Try it ▸
Return only the lines running from the one that contains "clicking the button" through the end of the entries, exactly, both ends included. Omit pictures.

Input data ▸

******

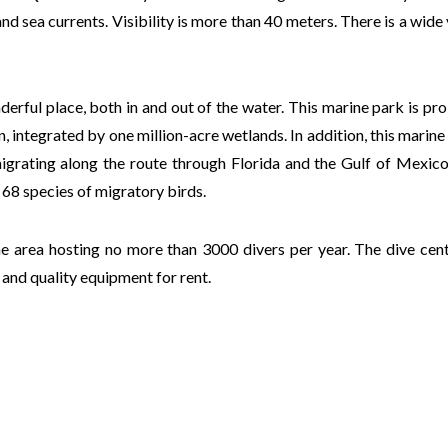
nd sea currents. Visibility is more than 40 meters. There is a wide 
rful place, both in and out of the water. This marine park is pr
 integrated by one million-acre wetlands. In addition, this marine
migrating along the route through Florida and the Gulf of Mexic
 68 species of migratory birds.
he area hosting no more than 3000 divers per year. The dive cent
and quality equipment for rent.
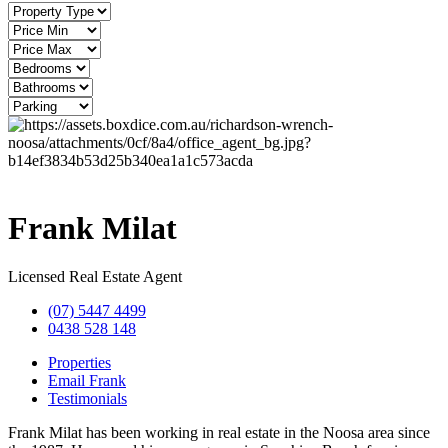
Frank Milat
Licensed Real Estate Agent
(07) 5447 4499
0438 528 148
Properties
Email Frank
Testimonials
Frank Milat has been working in real estate in the Noosa area since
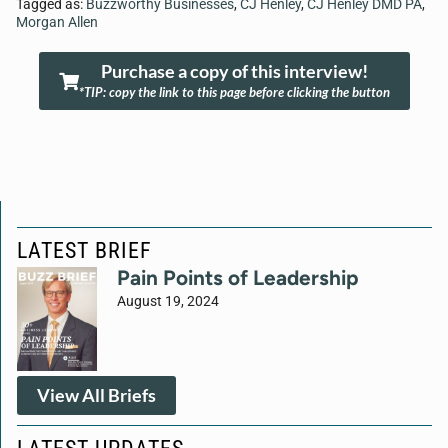
Tagged as:
Buzzworthy Businesses
,
CJ Henley
,
CJ Henley DMD PA
,
Morgan Allen
Purchase a copy of this interview!
*TIP: copy the link to this page before clicking the button
LATEST BRIEF
Pain Points of Leadership
August 19, 2024
View All Briefs
LATEST UPDATES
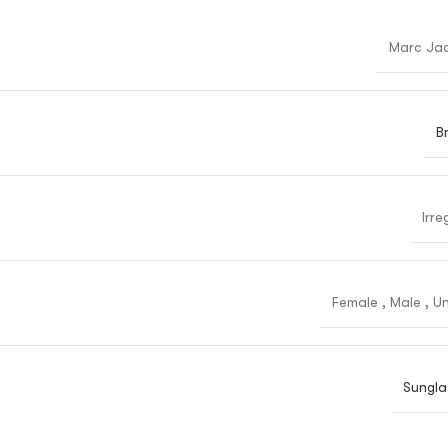
Marc Ja
B
Irre
Female
,
Male
,
Un
Sungla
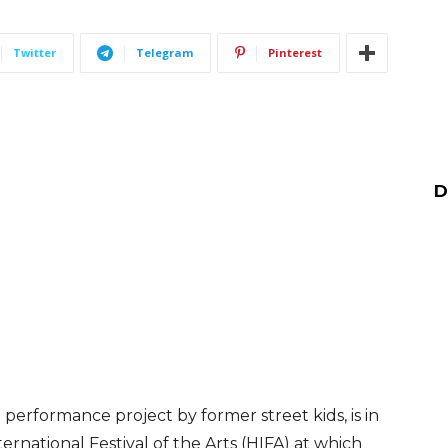
Twitter
Telegram
Pinterest
D
performance project by former street kids, is in
rnational Festival of the Arts (HIFA) at which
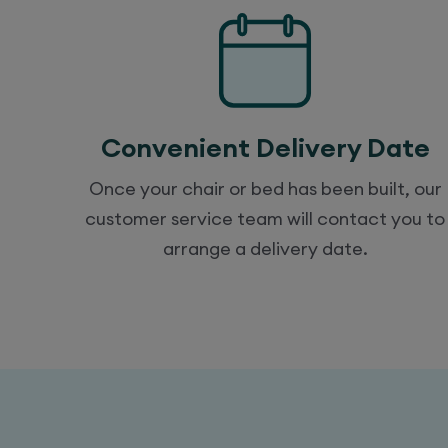
Convenient Delivery Date
Once your chair or bed has been built, our
customer service team will contact you to
arrange a delivery date.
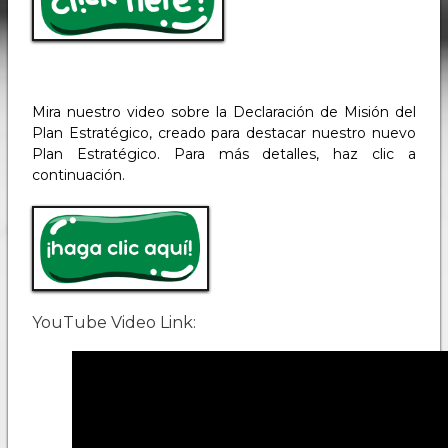
Mira nuestro video sobre la Declaración de Misión del
Plan Estratégico, creado para destacar nuestro nuevo
Plan Estratégico. Para más detalles, haz clic a
continuación.
YouTube Video Link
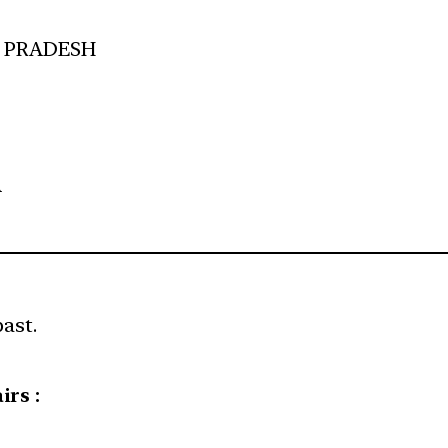
L PRADESH
A
past.
irs :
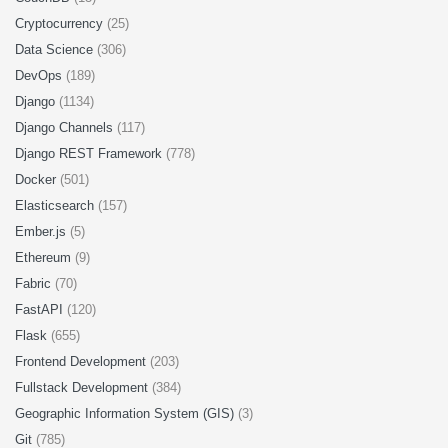
Cryptocurrency
(25)
Data Science
(306)
DevOps
(189)
Django
(1134)
Django Channels
(117)
Django REST Framework
(778)
Docker
(501)
Elasticsearch
(157)
Ember.js
(5)
Ethereum
(9)
Fabric
(70)
FastAPI
(120)
Flask
(655)
Frontend Development
(203)
Fullstack Development
(384)
Geographic Information System (GIS)
(3)
Git
(785)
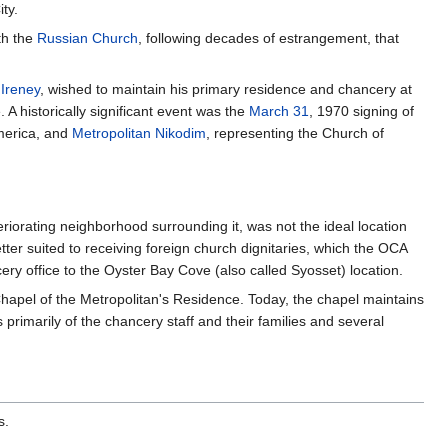
ty.
th the
Russian Church
, following decades of estrangement, that
 Ireney
, wished to maintain his primary residence and chancery at
A historically significant event was the
March 31
, 1970 signing of
merica, and
Metropolitan Nikodim
, representing the Church of
eriorating neighborhood surrounding it, was not the ideal location
tter suited to receiving foreign church dignitaries, which the OCA
ry office to the Oyster Bay Cove (also called Syosset) location.
hapel of the Metropolitan's Residence. Today, the chapel maintains
primarily of the chancery staff and their families and several
s.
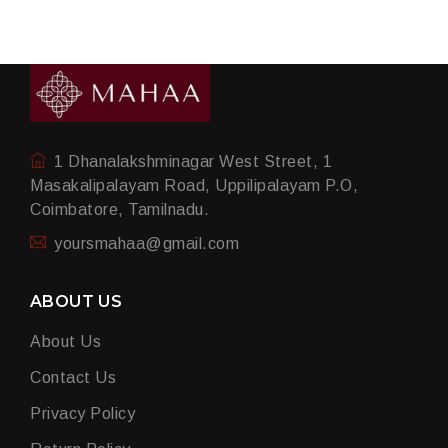
1 Dhanalakshminagar West Street, 1
Masakalipalayam Road, Uppilipalayam P.O,
Coimbatore, Tamilnadu.
yoursmahaa@gmail.com
ABOUT US
About Us
Contact Us
Privacy Policy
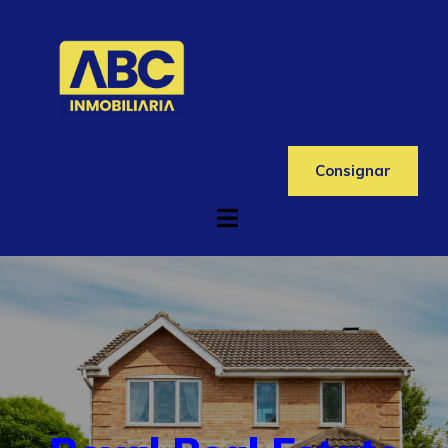
Consignar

******

Task solution ▸
*TIP: copy the link to this page before clicking the button
LATEST BRIEF
Pain Points of Leadership
August 19, 2024
View All Briefs
LATEST UPDATES
Marc Ja
B
Irre
Female
,
Male
,
Un
Sungla
Twitter
Telegram
Pinterest
D
performance project by former street kids, is in
rnational Festival of the Arts (HIFA) at which
Convenient Delivery Date
Once your chair or bed has been built, our
customer service team will contact you to
arrange a delivery date.
Mira nuestro video sobre la Declaración de Misión del
Plan Estratégico, creado para destacar nuestro nuevo
Plan Estratégico. Para más detalles, haz clic a
continuación.
YouTube Video Link
L PRADESH
A
past.
irs :
Cryptocurrency
(25)
Data Science
(306)
DevOps
(189)
Django
(1134)
Django Channels
(117)
Django REST Framework
(778)
Docker
(501)
Elasticsearch
(157)
Ember.js
(5)
Ethereum
(9)
Fabric
(70)
FastAPI
(120)
Flask
(655)
Frontend Development
(203)
Fullstack Development
(384)
Geographic Information System (GIS)
(3)
Git
(785)
ty.
th the
Russian Church
, following decades of estrangement, that
 Ireney
, wished to maintain his primary residence and chancery at
A historically significant event was the
March 31
, 1970 signing of
merica, and
Metropolitan Nikodim
, representing the Church of
eriorating neighborhood surrounding it, was not the ideal location
tter suited to receiving foreign church dignitaries, which the OCA
ry office to the Oyster Bay Cove (also called Syosset) location.
hapel of the Metropolitan's Residence. Today, the chapel maintains
primarily of the chancery staff and their families and several
s.
1 Dhanalakshminagar West Street, 1
Masakalipalayam Road, Uppilipalayam P.O,
Coimbatore, Tamilnadu.
yoursmahaa@gmail.com
ABOUT US
About Us
Contact Us
Privacy Policy
Consignar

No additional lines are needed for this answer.